I was listening recently to a CBC podcast about the idea of taking a “depth” year. This means for one year, instead of starting anything new, you follow through on getting better at what you have already started.

For those of you who knew my dad, it’s safe to say this is the way he lived his life.

His chosen pastimes were limited to sailing, cycling and walking. Newness was reserved for finding out new things about the community he lived in, rather than exploring a new place. And that was enough for him. He knew his own mind with an enviable clarity. He followed through on what he decided to do with a single-mindedness few of the people I know, including myself, possess.

 My dad was an excellent sailor. We are not talking about yachts here, but a 12-foot aluminum dingy. He co-owned it first with a friend, and when that friend’s interest waned, Dad bought him out. Dad didn’t start something without sticking to it. And he definitely didn’t see the need to buy a bigger or better boat like some of us might. Soon he had me sailing and once I was good enough we were hard to beat in our boating class! Dad’s love of exactness made him a focused and strategic competitor on the course. His appetite for the outdoors was satisfied with a steady diet of wind and wave.
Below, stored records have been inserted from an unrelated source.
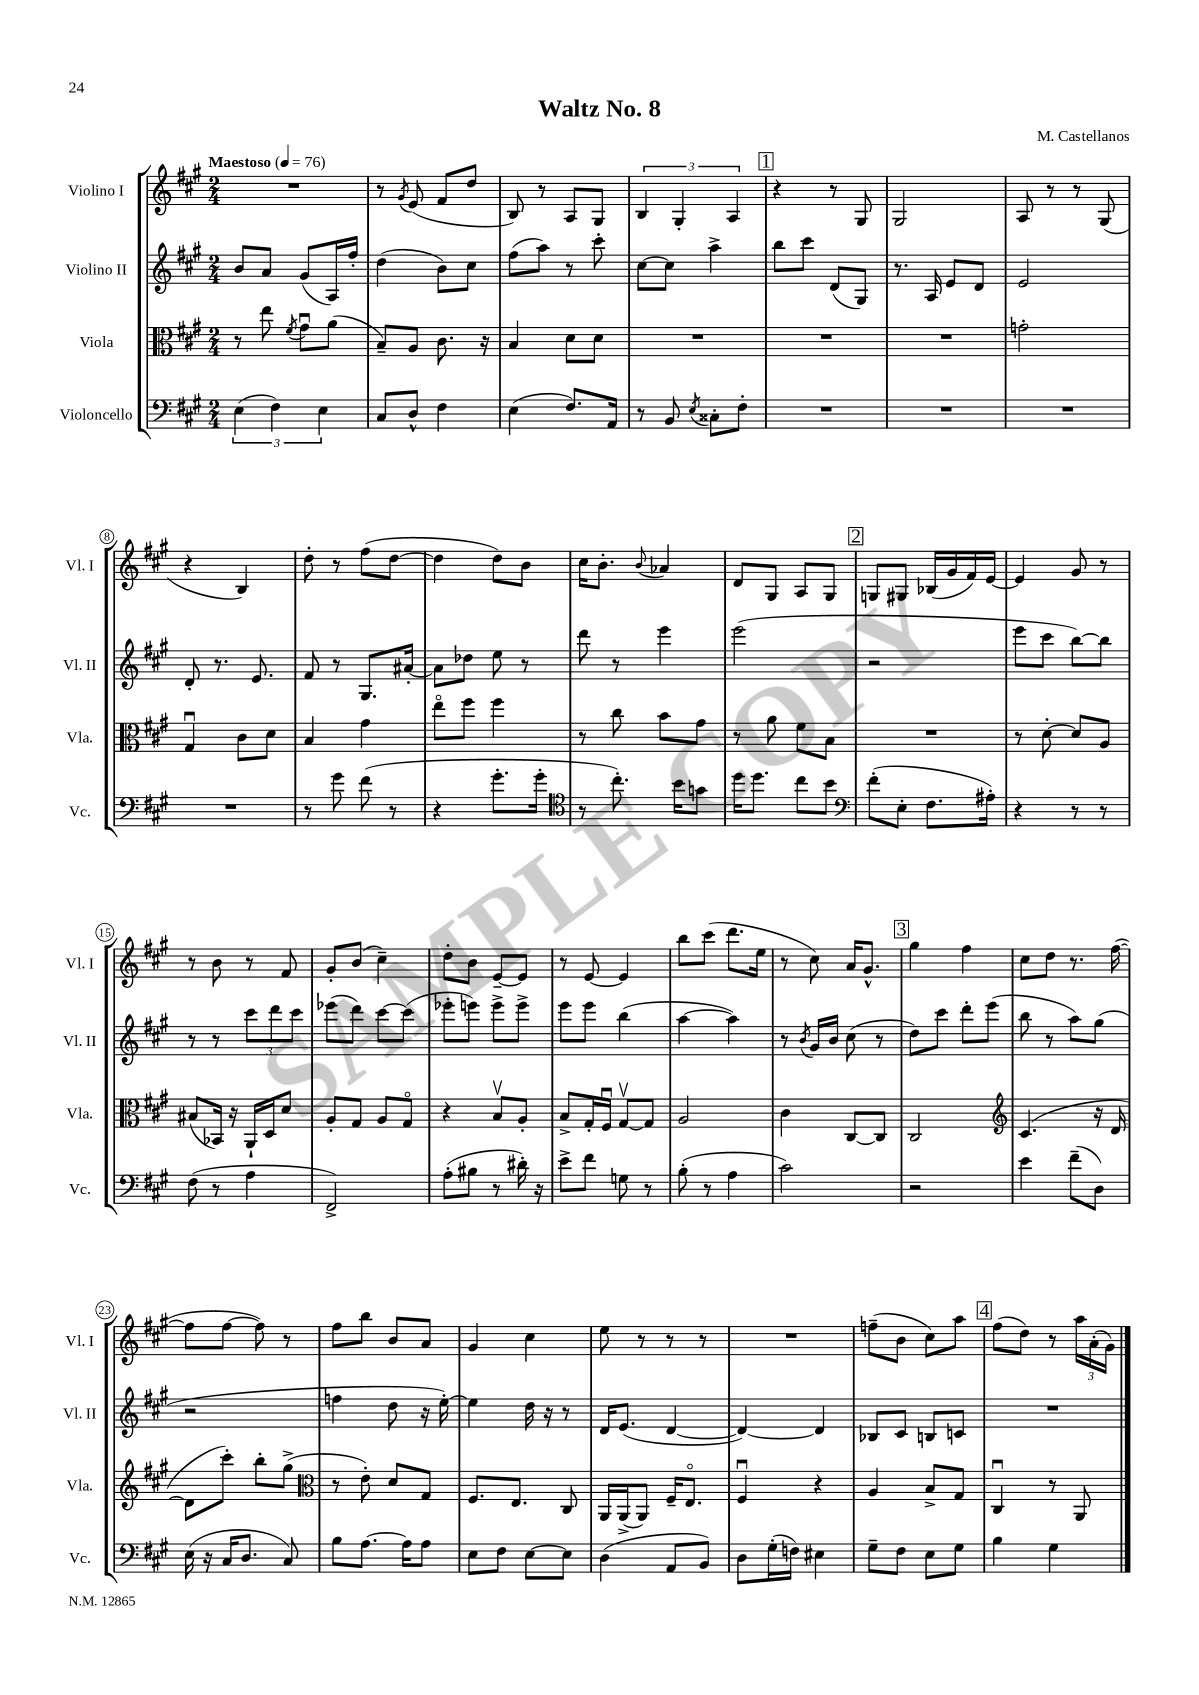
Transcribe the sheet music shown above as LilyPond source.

\header { title = "Waltz No. 8" composer = "M. Castellanos" }
<<
\new StaffGroup <<
\new Staff = "s0" \with { instrumentName = "Violino I" shortInstrumentName = "Vl. I" } {
    \clef treble \key a \major \numericTimeSignature \time 2/4 \tempo "Maestoso" 4 = 76
    \autoBeamOff R2 |
    r8 \acciaccatura { gis'8 } e'8( fis'8[ d''8] |
    b8) r8 a8[ gis8] |
    \tuplet 3/2 { b4 gis4-. a4 } |
    \mark \markup { \box "1" } r4 r8 gis8 |
    gis2 |
    a8 r8 r8 gis8( |
    r4 b4) |
    d''8-. r8 fis''8[( d''8]~ |
    d''4 d''8[) b'8] |
    cis''16[ b'8.]-. \appoggiatura { b'8 } aes'4 |
    d'8[ gis8] a8[ gis8] |
    \mark \markup { \box "2" } g8[ gis8] bes16[( gis'16 fis'16) e'16]~ |
    e'4 gis'8 r8 |
    r8 b'8 r8 fis'8 |
    gis'8[-. b'8]( cis''4--) |
    d''8[-. b'8] e'8[~-- e'8] |
    r8 e'8~ e'4 |
    b''8[ cis'''8]( d'''8.[ e''16] |
    r8 cis''8) a'16[ gis'8.]-^ |
    \mark \markup { \box "3" } gis''4 fis''4 |
    cis''8[ d''8] r8. fis''16~( |
    fis''8[ fis''8]~ fis''8) r8 |
    fis''8[ b''8] b'8[ a'8] |
    gis'4 cis''4 |
    e''8 r8 r8 r8 |
    R2 |
    f''8[--( b'8] cis''8[) a''8] |
    \mark \markup { \box "4" } fis''8[( d''8]) r8 \tuplet 3/2 { a''16[ a'16-.( gis'16]) } \bar "|." |
}
\new Staff = "s1" \with { instrumentName = "Violino II" shortInstrumentName = "Vl. II" } {
    \clef treble \key a \major \numericTimeSignature \time 2/4
    \autoBeamOff b'8[ a'8] gis'8[( a16) fis''16]-. |
    d''4( b'8[) cis''8] |
    fis''8[( a''8]) r8 cis'''8-. |
    cis''8[~ cis''8] a''4-> |
    \mark \markup { \box "1" } b''8[ cis'''8] d'8[( gis8]) |
    r8. a16 e'8[ d'8] |
    e'2 |
    d'8-. r8. e'8. |
    fis'8 r8 gis8.[ ais'16]~-. |
    ais'8[ des''8] e''8 r8 |
    d'''8 r8 e'''4 |
    e'''2( |
    \mark \markup { \box "2" } r2 |
    e'''8[ cis'''8] b''8[~) b''8] |
    r8 r8 \tuplet 3/2 { cis'''8[ d'''8 cis'''8] } |
    ees'''8[( d'''8]) cis'''8[~ cis'''8]( |
    ees'''8[-. e'''8]) e'''8[-> e'''8]-> |
    e'''8[ e'''8] b''4( |
    a''4~ a''4) |
    r8 \acciaccatura { b'8 } gis'16[ b'16] cis''8( r8 |
    \mark \markup { \box "3" } d''8[) cis'''8] d'''8[-. e'''8]( |
    b''8 r8 a''8[) gis''8]( |
    r2 |
    f''4 d''8 r16 e''16~-.) |
    e''4 d''16 r16 r8 |
    d'16[ e'8.]( d'4~ |
    d'4~) d'4 |
    bes8[ cis'8] b8[ c'8] |
    \mark \markup { \box "4" } R2 \bar "|." |
}
\new Staff = "s2" \with { instrumentName = "Viola" shortInstrumentName = "Vla." } {
    \clef alto \key a \major \numericTimeSignature \time 2/4
    \autoBeamOff r8 e''8 \acciaccatura { fis'8 } gis'8[\downbow a'8]( |
    b8[--) a8] cis'8. r16 |
    b4 d'8[ d'8] |
    R2 |
    \mark \markup { \box "1" } R2 |
    R2 |
    g'2-. |
    gis4\downbow cis'8[ d'8] |
    b4 gis'4 |
    e''8[\flageolet fis''8] fis''4 |
    r8 cis''8 b'8[ gis'8] |
    r8 a'8 fis'8[ b8] |
    \mark \markup { \box "2" } R2 |
    r8 d'8~-. d'8[ a8] |
    bis8[( bes,16]) r16 a,16[-! d16 d'8] |
    a8[-. gis8] a8[ gis8]\flageolet |
    r4 b8[\upbow a8]-. |
    b8[-> gis16-. fis16]\downbow gis8[~\upbow gis8] |
    a2 |
    cis'4 cis8[~ cis8] |
    \mark \markup { \box "3" } cis2 |
    \clef treble cis'4.( r16 d'16~ |
    d'8[ cis'''8]-.) b''8[-. gis''8]->( |
    \clef alto r8 e'8-.) d'8[ gis8] |
    fis8.[ e8.] cis8 |
    a,16[ a,16->( a,8]) fis16[-- e8.]\flageolet |
    fis4\downbow r4 |
    a4 b8[-> gis8] |
    \mark \markup { \box "4" } cis4\downbow r8 a,8 \bar "|." |
}
\new Staff = "s3" \with { instrumentName = "Violoncello" shortInstrumentName = "Vc." } {
    \clef bass \key a \major \numericTimeSignature \time 2/4
    \autoBeamOff \tuplet 3/2 { e4( fis4) e4 } |
    cis8[ d8]-^ fis4 |
    e4( fis8.[) a,16] |
    r8 b,8 \acciaccatura { e8 } cisis8[-. fis8]-. |
    \mark \markup { \box "1" } R2 |
    R2 |
    R2 |
    R2 |
    r8 gis'8 fis'8( r8 |
    r4 gis'8.[-. gis'16]-. |
    \clef tenor r8 cis''8.-.) b'16[ g'8] |
    d''16[ d''8.] cis''8[ b'8] |
    \mark \markup { \box "2" } \clef bass fis'8[-.( e8]-. fis8.[ ais16]-.) |
    r4 r8 r8 |
    fis8( r8 a4 |
    fis,2->) |
    a8[-.( bis8] r8 dis'16-.) r16 |
    e'8[-> fis'8] g8 r8 |
    b8-.( r8 a4 |
    cis'2) |
    \mark \markup { \box "3" } r2 |
    e'4 fis'8[--( d8]) |
    e16( r16 cis16[ d8.] cis8) |
    b8[ a8.]~ a16[ a8] |
    e8[ fis8] e8[~ e8] |
    d4( a,8[ b,8]) |
    d8[ gis16-.( f16]) eis4 |
    gis8[-- fis8] e8[ gis8] |
    \mark \markup { \box "4" } b4 gis4 \bar "|." |
}
>>
>>
\layout { \context { \Score \override BarNumber.stencil = #(make-stencil-circler 0.1 0.3 ly:text-interface::print) } }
My dad was an avid cyclist. We are not talking about a two-pound carbon road bike here, but a heavy, thick-tubed Chromalloy 3-speed, folding bicycle (in later years he rode a similar looking e-bike). To my dad, any bike ride worth going on involved the entire day, some distance over 100 kilometers, at least two naps on picnic tables, a can of sardines and a liter of chocolate milk. I used to love his ice cream eating style on these trips. He bought it by the block, and pulling out his pocketknife, he would say ‘you cut, I choose which half.’ It took me a long time to figure out he got the better end of the deal.

 My dad didn’t travel much. He returned to his native homeland of England only once after leaving at 17 years of age. Why would you travel someplace else when there was so much to explore and learn about the place in which you lived? Due to his steady, sustained focus on his surroundings he quickly became encyclopedic in his knowledge of the local area. Every free attraction, concrete path and patch of woodland was his domain to be explored… and he pontificated on and on about it to anyone who cared to listen.

 My dad didn’t say something unless he could back it up with his actions and his life. If he couldn’t speak truthfully, he wouldn’t speak. He had many friends and he loved to cook and serve people. He could cook well for a few hundred hungry campers at Camp Mini-Yo-We, and equally well for his competitive, badminton-playing son. It wasn’t fancy or flashy in the pan, but certainly met the potato, meat, and vegetable diet all good athletes should adhere too!

 My dad was not into sports. He used to mockingly scoff at the hockey players on T.V., whose skating was so bad they needed sticks to hold them up! But he was athletic in a non-sporty way with those powerful McIver legs. When I was 13 my uncle Donald came to visit. In the usual, competitive and brotherly kind of way he suggested the three of us engage in the time-honored lamppost-to-lamppost race, the official contested distance for familial supremacy. My dad started slow while Uncle Donald and I were off like twin shots, Uncle Donald slightly ahead.

But then something extraordinary happened!

You know that famous scene in the original Jurassic Park, the one with the cup of water? That first ominous foreshadowing of what was coming, the water shaking with increasing intensity as the beast came closer and closer. It was like that! As we drew closer to the finishing lamppost, my dad made his move with what I can only describe as a knee-high stepping, flat-footed stomping style. With tremendous power, little style and steam engine-like hissing noises, my dad blew past both of us and continued slamming those pistons into the ground well past the official finish post.

That was my dad through and through – no style… all substance. The lessons of his life influence how I think and act in my life and ministry today.

Don’t say something unless you can back it up with your life.

Do what you love to the full.

When you find what you love, go deep and long.

I think the last lesson I learned from my dad is the greatest, and is the reason why I have continued in ministry with the Navigators for over 23 years now and still love it. Neither of us knew it at the time, but his last words to me before dying were how to fold his e-bike and put it in the shed. He gave me detailed, step-by-step instructions. Even from the hospital bed, his bike was still precious and worth caring for, even if he didn’t ride it again. Fitting, don’t you think?

The CBC podcast talked about doing a “depth year”.

My dad didn’t know any other way to live.